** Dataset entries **

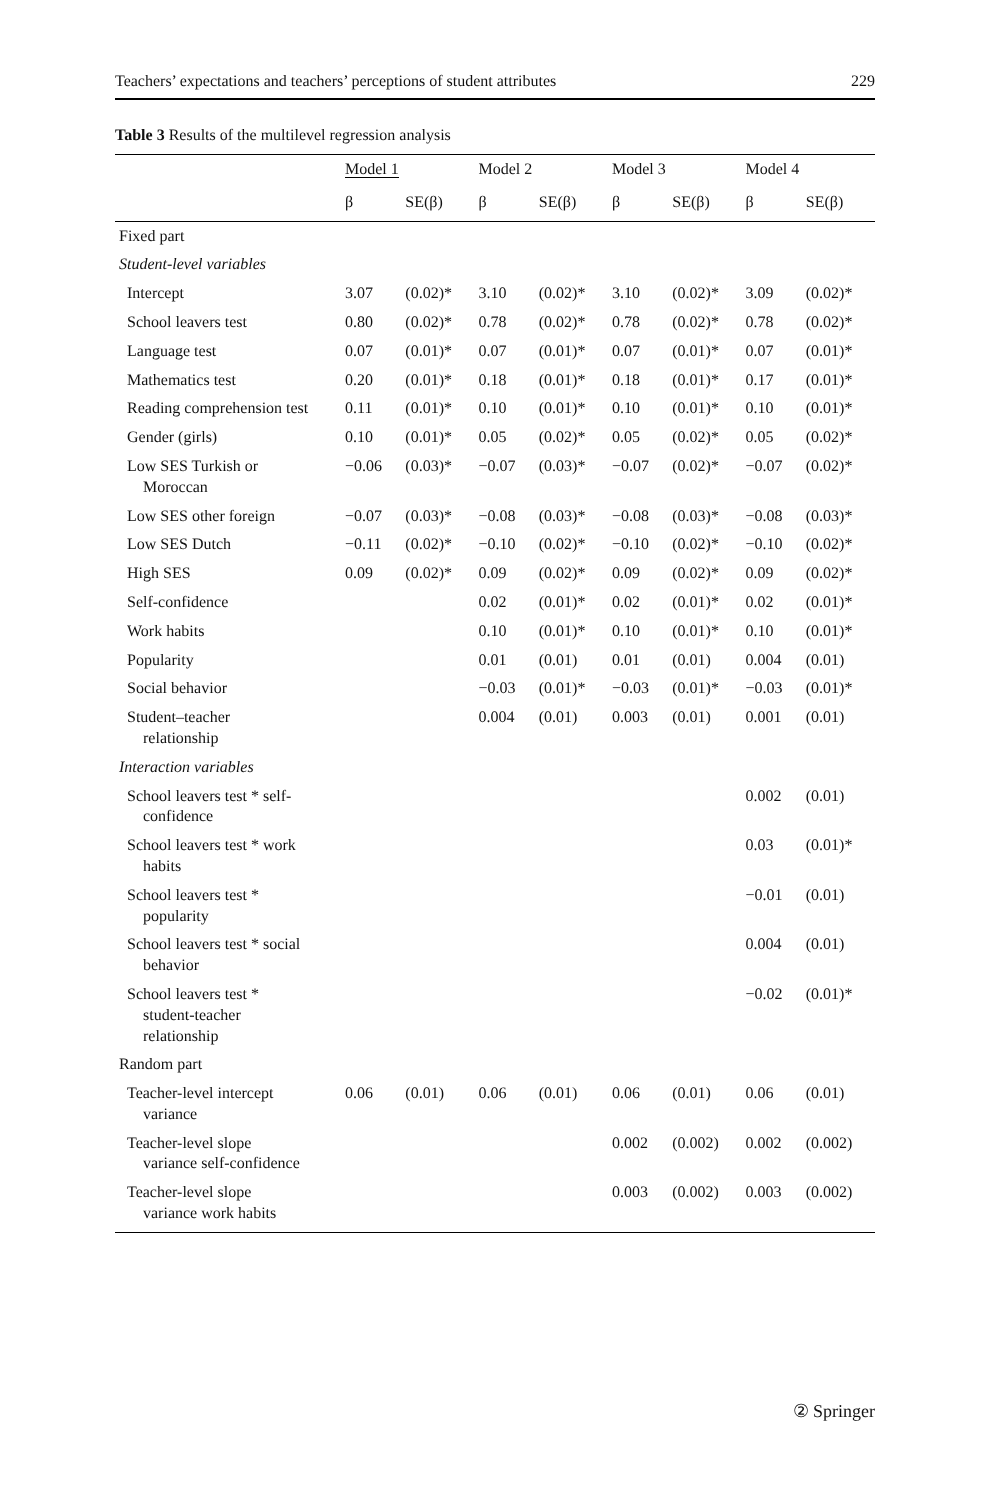Teachers’ expectations and teachers’ perceptions of student attributes 229
Table 3 Results of the multilevel regression analysis
| | Model 1 | | Model 2 | | Model 3 | | Model 4 | |
| --- | --- | --- | --- | --- | --- | --- | --- | --- |
| | β | SE(β) | β | SE(β) | β | SE(β) | β | SE(β) |
| Fixed part | | | | | | | | |
| Student-level variables | | | | | | | | |
| Intercept | 3.07 | (0.02)* | 3.10 | (0.02)* | 3.10 | (0.02)* | 3.09 | (0.02)* |
| School leavers test | 0.80 | (0.02)* | 0.78 | (0.02)* | 0.78 | (0.02)* | 0.78 | (0.02)* |
| Language test | 0.07 | (0.01)* | 0.07 | (0.01)* | 0.07 | (0.01)* | 0.07 | (0.01)* |
| Mathematics test | 0.20 | (0.01)* | 0.18 | (0.01)* | 0.18 | (0.01)* | 0.17 | (0.01)* |
| Reading comprehension test | 0.11 | (0.01)* | 0.10 | (0.01)* | 0.10 | (0.01)* | 0.10 | (0.01)* |
| Gender (girls) | 0.10 | (0.01)* | 0.05 | (0.02)* | 0.05 | (0.02)* | 0.05 | (0.02)* |
| Low SES Turkish or Moroccan | −0.06 | (0.03)* | −0.07 | (0.03)* | −0.07 | (0.02)* | −0.07 | (0.02)* |
| Low SES other foreign | −0.07 | (0.03)* | −0.08 | (0.03)* | −0.08 | (0.03)* | −0.08 | (0.03)* |
| Low SES Dutch | −0.11 | (0.02)* | −0.10 | (0.02)* | −0.10 | (0.02)* | −0.10 | (0.02)* |
| High SES | 0.09 | (0.02)* | 0.09 | (0.02)* | 0.09 | (0.02)* | 0.09 | (0.02)* |
| Self-confidence | | | 0.02 | (0.01)* | 0.02 | (0.01)* | 0.02 | (0.01)* |
| Work habits | | | 0.10 | (0.01)* | 0.10 | (0.01)* | 0.10 | (0.01)* |
| Popularity | | | 0.01 | (0.01) | 0.01 | (0.01) | 0.004 | (0.01) |
| Social behavior | | | −0.03 | (0.01)* | −0.03 | (0.01)* | −0.03 | (0.01)* |
| Student–teacher relationship | | | 0.004 | (0.01) | 0.003 | (0.01) | 0.001 | (0.01) |
| Interaction variables | | | | | | | | |
| School leavers test * self- confidence | | | | | | | 0.002 | (0.01) |
| School leavers test * work habits | | | | | | | 0.03 | (0.01)* |
| School leavers test * popularity | | | | | | | −0.01 | (0.01) |
| School leavers test * social behavior | | | | | | | 0.004 | (0.01) |
| School leavers test * student-teacher relationship | | | | | | | −0.02 | (0.01)* |
| Random part | | | | | | | | |
| Teacher-level intercept variance | 0.06 | (0.01) | 0.06 | (0.01) | 0.06 | (0.01) | 0.06 | (0.01) |
| Teacher-level slope variance self-confidence | | | | | 0.002 | (0.002) | 0.002 | (0.002) |
| Teacher-level slope variance work habits | | | | | 0.003 | (0.002) | 0.003 | (0.002) |
② Springer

** Exercise description **
Omit every picture while transcribing the records above exactly.

** Problem solution **
Teachers’ expectations and teachers’ perceptions of student attributes 229
Table 3 Results of the multilevel regression analysis
| | Model 1 | | Model 2 | | Model 3 | | Model 4 | |
| --- | --- | --- | --- | --- | --- | --- | --- | --- |
| | β | SE(β) | β | SE(β) | β | SE(β) | β | SE(β) |
| Fixed part | | | | | | | | |
| Student-level variables | | | | | | | | |
| Intercept | 3.07 | (0.02)* | 3.10 | (0.02)* | 3.10 | (0.02)* | 3.09 | (0.02)* |
| School leavers test | 0.80 | (0.02)* | 0.78 | (0.02)* | 0.78 | (0.02)* | 0.78 | (0.02)* |
| Language test | 0.07 | (0.01)* | 0.07 | (0.01)* | 0.07 | (0.01)* | 0.07 | (0.01)* |
| Mathematics test | 0.20 | (0.01)* | 0.18 | (0.01)* | 0.18 | (0.01)* | 0.17 | (0.01)* |
| Reading comprehension test | 0.11 | (0.01)* | 0.10 | (0.01)* | 0.10 | (0.01)* | 0.10 | (0.01)* |
| Gender (girls) | 0.10 | (0.01)* | 0.05 | (0.02)* | 0.05 | (0.02)* | 0.05 | (0.02)* |
| Low SES Turkish or Moroccan | −0.06 | (0.03)* | −0.07 | (0.03)* | −0.07 | (0.02)* | −0.07 | (0.02)* |
| Low SES other foreign | −0.07 | (0.03)* | −0.08 | (0.03)* | −0.08 | (0.03)* | −0.08 | (0.03)* |
| Low SES Dutch | −0.11 | (0.02)* | −0.10 | (0.02)* | −0.10 | (0.02)* | −0.10 | (0.02)* |
| High SES | 0.09 | (0.02)* | 0.09 | (0.02)* | 0.09 | (0.02)* | 0.09 | (0.02)* |
| Self-confidence | | | 0.02 | (0.01)* | 0.02 | (0.01)* | 0.02 | (0.01)* |
| Work habits | | | 0.10 | (0.01)* | 0.10 | (0.01)* | 0.10 | (0.01)* |
| Popularity | | | 0.01 | (0.01) | 0.01 | (0.01) | 0.004 | (0.01) |
| Social behavior | | | −0.03 | (0.01)* | −0.03 | (0.01)* | −0.03 | (0.01)* |
| Student–teacher relationship | | | 0.004 | (0.01) | 0.003 | (0.01) | 0.001 | (0.01) |
| Interaction variables | | | | | | | | |
| School leavers test * self- confidence | | | | | | | 0.002 | (0.01) |
| School leavers test * work habits | | | | | | | 0.03 | (0.01)* |
| School leavers test * popularity | | | | | | | −0.01 | (0.01) |
| School leavers test * social behavior | | | | | | | 0.004 | (0.01) |
| School leavers test * student-teacher relationship | | | | | | | −0.02 | (0.01)* |
| Random part | | | | | | | | |
| Teacher-level intercept variance | 0.06 | (0.01) | 0.06 | (0.01) | 0.06 | (0.01) | 0.06 | (0.01) |
| Teacher-level slope variance self-confidence | | | | | 0.002 | (0.002) | 0.002 | (0.002) |
| Teacher-level slope variance work habits | | | | | 0.003 | (0.002) | 0.003 | (0.002) |
② Springer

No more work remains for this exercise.